– Maître, tu fais le contraire de ce que tu dis ! »
L’insulte, hargneuse et imprévue, provient du milieu de la foule. Tous se tournent vers cette voix. Il y a de la confusion.
Pierre bougonne :
« Je te l’avais bien dit ! Eh ! Quand il y a un de ceux-là… rien ne va plus ! »
Dans la foule, on siffle l’insulteur, on crie contre lui. Jésus est le seul à rester calme. Il a croisé les bras sur sa poitrine et se tient droit, le front éclairé par le soleil, droit sur son rocher, dans son vêtement bleu foncé.
L’insulteur continue, sans se soucier des réactions de la foule :
« Tu es un mauvais maître car tu enseignes ce que tu ne fais pas et…
– Tais-toi ! Va-t’en ! Honte à toi ! » crie la foule. Ou encore :
« Va trouver tes scribes ! A nous, le Maître nous suffit. Les hypocrites avec les hypocrites ! Faux maîtres ! Usuriers !… »
Ils continueraient bien, si Jésus ne leur intimait d’une voix de tonnerre :
« Silence ! Laissez-le parler ! »
Certes, les gens ne crient plus, mais ils marmonnent leurs reproches accompagnés d’œillades furieuses.
« Oui. Tu enseignes ce que tu ne fais pas. Tu dis qu’on doit faire l’aumône sans être vus et, hier, en présence de plein de monde, tu as dit à deux pauvres : “ Restez, je vais vous rassasier. ”

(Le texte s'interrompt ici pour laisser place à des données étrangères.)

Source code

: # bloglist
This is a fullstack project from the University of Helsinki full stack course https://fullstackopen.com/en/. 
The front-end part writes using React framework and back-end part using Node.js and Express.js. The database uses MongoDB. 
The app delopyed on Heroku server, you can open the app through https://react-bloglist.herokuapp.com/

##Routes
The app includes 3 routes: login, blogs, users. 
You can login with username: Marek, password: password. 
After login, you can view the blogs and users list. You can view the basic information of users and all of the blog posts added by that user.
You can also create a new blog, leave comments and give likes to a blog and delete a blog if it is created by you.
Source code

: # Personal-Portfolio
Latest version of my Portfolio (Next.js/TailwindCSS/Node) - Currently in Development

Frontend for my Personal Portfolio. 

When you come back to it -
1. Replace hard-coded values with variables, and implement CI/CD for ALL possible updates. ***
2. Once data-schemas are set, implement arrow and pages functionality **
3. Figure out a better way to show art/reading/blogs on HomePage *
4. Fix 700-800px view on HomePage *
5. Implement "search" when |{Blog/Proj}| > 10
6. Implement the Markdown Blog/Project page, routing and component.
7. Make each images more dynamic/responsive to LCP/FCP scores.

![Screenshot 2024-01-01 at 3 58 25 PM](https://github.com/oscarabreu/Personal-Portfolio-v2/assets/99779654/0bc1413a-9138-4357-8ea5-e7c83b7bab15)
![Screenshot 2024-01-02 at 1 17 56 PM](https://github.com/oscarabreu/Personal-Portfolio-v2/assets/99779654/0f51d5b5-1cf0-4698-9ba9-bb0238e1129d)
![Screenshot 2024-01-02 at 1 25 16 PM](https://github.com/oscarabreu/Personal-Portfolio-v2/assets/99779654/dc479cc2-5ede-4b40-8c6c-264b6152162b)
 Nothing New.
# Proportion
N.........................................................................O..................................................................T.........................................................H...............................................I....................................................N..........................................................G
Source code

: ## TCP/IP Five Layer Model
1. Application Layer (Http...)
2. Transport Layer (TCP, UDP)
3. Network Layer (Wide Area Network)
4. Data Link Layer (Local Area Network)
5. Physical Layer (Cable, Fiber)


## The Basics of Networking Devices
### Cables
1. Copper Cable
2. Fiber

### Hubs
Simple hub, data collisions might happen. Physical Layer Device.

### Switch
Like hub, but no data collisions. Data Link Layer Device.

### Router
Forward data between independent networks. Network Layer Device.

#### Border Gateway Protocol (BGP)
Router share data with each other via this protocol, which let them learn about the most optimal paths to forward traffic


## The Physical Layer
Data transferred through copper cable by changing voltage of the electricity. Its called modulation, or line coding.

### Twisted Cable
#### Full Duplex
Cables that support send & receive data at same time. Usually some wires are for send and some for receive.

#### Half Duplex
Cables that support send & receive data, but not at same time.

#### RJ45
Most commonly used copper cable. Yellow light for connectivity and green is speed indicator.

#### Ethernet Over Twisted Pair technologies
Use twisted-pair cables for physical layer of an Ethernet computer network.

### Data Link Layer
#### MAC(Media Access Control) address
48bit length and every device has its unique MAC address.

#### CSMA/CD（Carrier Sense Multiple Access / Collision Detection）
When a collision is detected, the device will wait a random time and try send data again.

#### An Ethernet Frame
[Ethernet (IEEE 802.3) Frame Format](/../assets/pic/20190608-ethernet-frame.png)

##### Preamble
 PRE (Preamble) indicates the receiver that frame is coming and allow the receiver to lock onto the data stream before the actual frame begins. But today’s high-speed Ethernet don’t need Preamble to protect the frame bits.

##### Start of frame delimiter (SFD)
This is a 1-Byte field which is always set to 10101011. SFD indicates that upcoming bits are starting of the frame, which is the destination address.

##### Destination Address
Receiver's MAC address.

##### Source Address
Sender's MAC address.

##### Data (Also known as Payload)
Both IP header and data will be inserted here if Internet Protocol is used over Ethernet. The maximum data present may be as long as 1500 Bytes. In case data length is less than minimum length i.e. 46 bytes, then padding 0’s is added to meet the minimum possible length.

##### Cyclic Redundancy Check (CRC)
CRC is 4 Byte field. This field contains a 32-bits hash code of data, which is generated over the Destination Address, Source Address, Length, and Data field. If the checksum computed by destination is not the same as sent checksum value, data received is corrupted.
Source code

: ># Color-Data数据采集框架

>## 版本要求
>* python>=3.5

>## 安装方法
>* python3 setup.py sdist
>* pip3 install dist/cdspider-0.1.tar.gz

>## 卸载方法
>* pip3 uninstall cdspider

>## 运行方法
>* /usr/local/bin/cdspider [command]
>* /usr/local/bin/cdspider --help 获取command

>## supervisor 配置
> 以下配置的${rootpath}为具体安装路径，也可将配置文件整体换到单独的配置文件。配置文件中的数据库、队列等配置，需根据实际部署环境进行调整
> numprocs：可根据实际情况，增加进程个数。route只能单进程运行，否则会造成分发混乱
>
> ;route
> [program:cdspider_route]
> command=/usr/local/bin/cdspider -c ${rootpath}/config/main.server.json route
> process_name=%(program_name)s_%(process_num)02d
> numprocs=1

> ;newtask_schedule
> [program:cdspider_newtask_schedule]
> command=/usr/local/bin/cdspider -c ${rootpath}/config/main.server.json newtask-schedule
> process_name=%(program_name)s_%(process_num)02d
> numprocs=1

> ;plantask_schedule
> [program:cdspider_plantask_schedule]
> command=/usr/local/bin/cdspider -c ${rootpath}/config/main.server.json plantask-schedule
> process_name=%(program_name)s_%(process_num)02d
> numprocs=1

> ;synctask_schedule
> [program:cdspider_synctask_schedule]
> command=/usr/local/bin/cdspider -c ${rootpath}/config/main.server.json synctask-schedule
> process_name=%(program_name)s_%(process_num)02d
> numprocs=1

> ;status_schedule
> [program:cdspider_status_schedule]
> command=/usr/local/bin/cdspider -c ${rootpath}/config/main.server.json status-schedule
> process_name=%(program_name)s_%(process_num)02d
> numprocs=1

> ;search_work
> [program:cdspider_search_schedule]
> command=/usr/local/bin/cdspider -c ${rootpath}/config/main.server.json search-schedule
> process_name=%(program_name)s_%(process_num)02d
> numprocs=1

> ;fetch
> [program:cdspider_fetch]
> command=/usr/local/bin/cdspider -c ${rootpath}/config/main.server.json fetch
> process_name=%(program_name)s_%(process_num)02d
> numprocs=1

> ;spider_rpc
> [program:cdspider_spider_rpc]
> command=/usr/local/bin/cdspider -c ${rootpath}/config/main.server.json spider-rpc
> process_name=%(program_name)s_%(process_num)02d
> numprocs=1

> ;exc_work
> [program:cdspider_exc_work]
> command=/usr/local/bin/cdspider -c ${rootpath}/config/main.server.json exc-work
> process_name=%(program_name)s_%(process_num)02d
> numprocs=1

– J’ai dit : “ Que les deux pauvres restent. Ils seront nos hôtes bénis et donneront de la saveur à notre pain. ” Rien de plus. Je n’ai pas prétendu vouloir les rassasier. Quel est le pauvre qui n’a pas au moins un pain ? C’était pour nous une joie de leur donner notre bonne amitié.
– Hè oui ! Tu es astucieux et tu sais faire l’agneau !… »
Le vieillard se lève, se retourne et, levant son bâton, il crie :
« Langue infernale, toi qui accuses le Saint, tu crois peut-être tout connaître et pouvoir accuser avec ce que tu sais ? De même que tu ignores qui est Dieu et qui est celui que tu insultes, tu ignores ses actes. Il n’y a pour les connaître que les anges et mon cœur tout en joie. Ecoutez, hommes, écoutez tous et voyez si Jésus est le menteur et l’orgueilleux que cette balayure du Temple veut dire. Lui…
– Tais-toi, Ismaël ! Tais-toi par amour pour moi ! Si je t’ai rendu heureux, fais-en de même à mon égard en te taisant, lui dit Jésus sur un ton de prière.
– Je t’obéis, Fils saint. Mais laisse-moi dire cette seule chose : la bénédiction du vieux juif fidèle est sur Celui dont j’ai reçu les bienfaits de la part de Dieu. Cette bénédiction, Dieu l’a mise sur mes lèvres pour moi et pour Sarah, ma nouvelle fille. Mais sur ta tête, il n’y aura pas de bénédiction. Je ne te maudis pas. Je ne souille pas par une malédiction ma bouche qui doit dire à Dieu : “ Accueille-moi. ” Je n’ai même pas maudit celle qui m’a renié et déjà Dieu m’en récompense. Mais il y aura quelqu’un pour prendre en main la cause de l’Innocent qu’on accuse et d’Ismaël, l’ami de Dieu qui le bénit. »
Une vraie clameur s’élève à la fin du discours du vieillard qui se rassied, tandis qu’un homme s’esquive et s’éloigne, accablé de reproches.
Puis la foule crie à Jésus :
« Continue, continue, Maître saint ! Nous, nous n’écoutons que toi, et toi, écoute-nous. N’écoute pas ces corbeaux maudits ! Ils sont jaloux que nous t’aimions plus qu’eux ! Tu as en toi la sainteté, eux la perversité. Parle, parle ! Tu vois que nous ne désirons rien d’autre que ta parole. Maisons, commerces, tout cela n’est rien pour qui veut t’entendre.
– Oui, je vais parler. Mais ne vous faites pas de soucis. Priez pour ce malheureux. Pardonnez comme je pardonne, car si vous pardonnez aux hommes leurs fautes, votre Père des Cieux vous pardonnera vos péchés à vous aussi. Mais si vous gardez de la rancune et ne pardonnez pas aux hommes, votre Père ne vous pardonnera pas non plus vos fautes. Or tout le monde a besoin de pardon.